Mr. Ly Lao Lo is a member Red Dao ethnic group and the director of SapaNapro company.
Mr. Ly Lao Lo is a member Red Dao ethnic group and the director of SapaNapro company. He is the son of Mrs. Ly Mei Chay, who is a famous master in the Red Dao community in Ta Phin commune, Sapa district. He is a typical young ethnic man who helps his community protect the herbal plants available in their locality and promote their uses, for example, as traditional bath medicines.
According to Mr. Ly Lao Lo, the Red Dao people have used traditional bathing methods for thousands of years, using leaves, flowers, roots or fruits of plants from the forest to protect their health. This ancestral knowledge has been handed down for generations. The bathing techniques, combining various herbs, have unique effects, such as on the nerves, respiratory system, skin, muscles, bones, and joints.
In 2006, Mr.
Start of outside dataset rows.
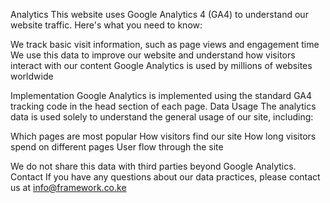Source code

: Analytics
This website uses Google Analytics 4 (GA4) to understand our website traffic. Here's what you need to know:

We track basic visit information, such as page views and engagement time
We use this data to improve our website and understand how visitors interact with our content
Google Analytics is used by millions of websites worldwide

Implementation
Google Analytics is implemented using the standard GA4 tracking code in the head section of each page.
Data Usage
The analytics data is used solely to understand the general usage of our site, including:

Which pages are most popular
How visitors find our site
How long visitors spend on different pages
User flow through the site

We do not share this data with third parties beyond Google Analytics.
Contact
If you have any questions about our data practices, please contact us at info@framework.co.ke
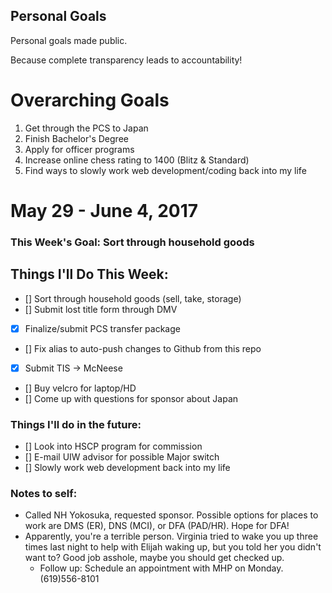 Personal Goals
--------------

Personal goals made public.

Because complete transparency leads to accountability! 

# Overarching Goals 
1. Get through the PCS to Japan
2. Finish Bachelor's Degree
3. Apply for officer programs
4. Increase online chess rating to 1400 (Blitz & Standard)
5. Find ways to slowly work web development/coding back into my life

# May 29 - June 4, 2017

### This Week's Goal: Sort through household goods

## Things I'll Do This Week:
- [] Sort through household goods (sell, take, storage)
- [] Submit lost title form through DMV
- [x] Finalize/submit PCS transfer package
- [] Fix alias to auto-push changes to Github from this repo
- [x] Submit TIS -> McNeese
- [] Buy velcro for laptop/HD
- [] Come up with questions for sponsor about Japan

### Things I'll do in the future:
- [] Look into HSCP program for commission
- [] E-mail UIW advisor for possible Major switch
- [] Slowly work web development back into my life

### Notes to self:
- Called NH Yokosuka, requested sponsor. Possible options for places to work are DMS (ER), DNS (MCI), or DFA (PAD/HR). Hope for DFA! 
- Apparently, you're a terrible person. Virginia tried to wake you up three times last night to help with Elijah waking up, but you told her you didn't want to? Good job asshole, maybe you should get checked up.
	- Follow up: Schedule an appointment with MHP on Monday. (619)556-8101

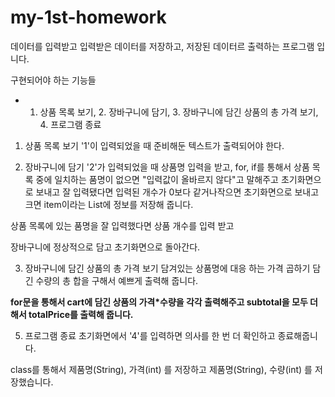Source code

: # my-1st-homework

데이터를 입력받고 입력받은 데이터를 저장하고, 저장된 데이터르 출력하는 프로그램 입니다.

구현되어야 하는 기능들
- 1. 상품 목록 보기, 2. 장바구니에 담기, 3. 장바구니에 담긴 상품의 총 가격 보기, 4. 프로그램 종료

1. 상품 목록 보기
'1'이 입력되었을 때 준비해둔 텍스트가 출력되어야 한다.

2. 장바구니에 담기
'2'가 입력되었을 때 상품명 입력을 받고,
for, if를 통해서 상품 목록 중에 일치하는 품명이 없으면 "입력값이 올바르지 않다"고 말해주고 초기화면으로 보내고
잘 입력됐다면 입력된 개수가 0보다 같거나작으면 초기화면으로 보내고 크면 item이라는 List에 정보를 저장해 줍니다.

상품 목록에 있는 품명을 잘 입력했다면 상품 개수를 입력 받고

장바구니에 정상적으로 담고 초기화면으로 돌아간다.

3. 장바구니에 담긴 상품의 총 가격 보기
담겨있는 상품명에 대응 하는 가격 곱하기 담긴 수량의 총 합을 구해서
예쁘게 출력해 줍니다.

**for문을 통해서 cart에 담긴 상품의 가격*수량을 각각 출력해주고 subtotal을 모두 더해서 totalPrice를 출력해 줍니다.**

5. 프로그램 종료
초기화면에서 '4'를 입력하면 의사를 한 번 더 확인하고 종료해줍니다.








class를 통해서 제품명(String), 가격(int) 를 저장하고
             제품명(String), 수량(int) 를 저장했습니다.

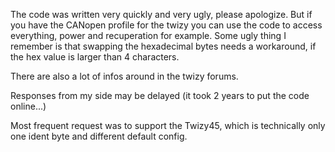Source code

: The code was written very quickly and very ugly, please apologize.
But if you have the CANopen profile for the twizy you can use the code to access everything, power and recuperation for example.
Some ugly thing I remember is that swapping the hexadecimal bytes needs a workaround, if the hex value is larger than 4 characters.

There are also a lot of infos around in the twizy forums.

Responses from my side may be delayed (it took 2 years to put the code online...)

Most frequent request was to support the Twizy45, which is technically only one ident byte and different default config.
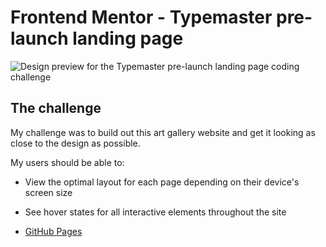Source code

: # Frontend Mentor - Typemaster pre-launch landing page

![Design preview for the Typemaster pre-launch landing page
 coding challenge](./preview.jpg)

## The challenge

My challenge was to build out this art gallery website and get it looking as close to the design as possible.

My users should be able to:

- View the optimal layout for each page depending on their device's screen size
- See hover states for all interactive elements throughout the site

- [GitHub Pages](https://chkhikvadzeg.github.io/typemaster-pre-launch-landing-page/)
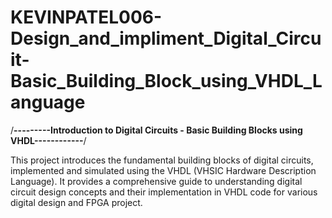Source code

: # KEVINPATEL006-Design_and_impliment_Digital_Circuit-Basic_Building_Block_using_VHDL_Language
/**---------Introduction to Digital Circuits - Basic Building Blocks using VHDL------------**/

This project introduces the fundamental building blocks of digital circuits, implemented and simulated using the VHDL (VHSIC Hardware Description Language).
It provides a comprehensive guide to understanding digital circuit design concepts and their implementation in VHDL code for various digital design and FPGA project.
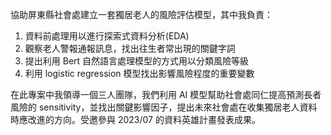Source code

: 協助屏東縣社會處建立一套獨居老人的風險評估模型，其中我負責：

1. 資料前處理用以進行探索式資料分析(EDA)
2. 觀察老人警報通報訊息，找出往生者常出現的關鍵字詞
3. 提出利用 Bert 自然語言處理模型的方式用以分類風險等級
4. 利用 logistic regression 模型找出影響風險程度的重要變數

在此專案中我領導一個三人團隊，我們利用 AI 模型幫助社會處同仁提高預測長者風險的 sensitivity，並找出關鍵影響因子，提出未來社會處在收集獨居老人資料時應改進的方向。受邀參與 2023/07 的資料英雄計畫發表成果。
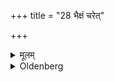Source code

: +++
title = "28 भैक्षं चरेत्"

+++

<details><summary>मूलम्</summary>

भैक्षं चरेत् २८
</details>

<details><summary>Oldenberg</summary>

27. Let him go to beg food;
</details>

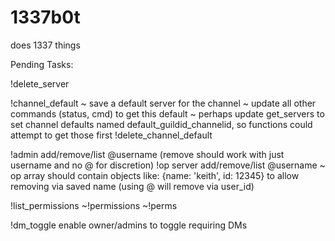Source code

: # 1337b0t
does 1337 things

Pending Tasks:

!delete_server

!channel_default ~ save a default server for the channel
  ~ update all other commands (status, cmd) to get this default
  ~ perhaps update get_servers to set channel defaults named default_guildid_channelid, so functions could attempt to get those first
!delete_channel_default

!admin add/remove/list @username (remove should work with just username and no @ for discretion)
!op server add/remove/list @username
  ~ op array should contain objects like: {name: 'keith', id: 12345} to allow removing via saved name (using @ will remove via user_id)

!list_permissions
  ~!permissions
  ~!perms

!dm_toggle enable owner/admins to toggle requiring DMs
Ly Lao Lo established the SapaNapro Company, a community enterprise to commercialize traditional bathing medicines of the Red Dao ethnic people. Their main products are bath medicines for women after pregnancy, which are based on the traditional knowledge of the Red Dao ethnic group. The SapaNapro Company is a community-private model for conserving and developing the genetic resources of medicinal plants and associated traditional knowledge on bathing medicine. It engages the Red Dao people themselves in the protection of their resources and traditional knowledge through sharing of accrued company benefits from commercialized products back to the Red Dao communities. These benefits include monetary benefits to the holders of traditional knowledge (“bà mế” in Vietnamese) and the company also pays the collectors of medicinal plants according to the value of the plant species collected. In addition, the company contributes a portion of company profits to the communal development fund for the community’s sociocultural activities. The model contributes both to the improvement of the local community’s livelihood and to biodiversity conservation.
With support from UNDP, under the project Capacity Building for the Ratification and Implementation of the Nagoya Protocol on Access and Benefit Sharing (ABS) in Viet Nam, the SapaNapro Company and their successful bath medicine represents a positive example of an ABS-like mechanism, where the benefits of all involved stakeholders are taken into account. For this reason, SapaNapro Company and the Red Dao people was chosen as the core of the project’s demonstration activities to produce a new pain-relief product. A proper agreement is planned to be established between the traditional knowledge holders, genetic resource providers and the company.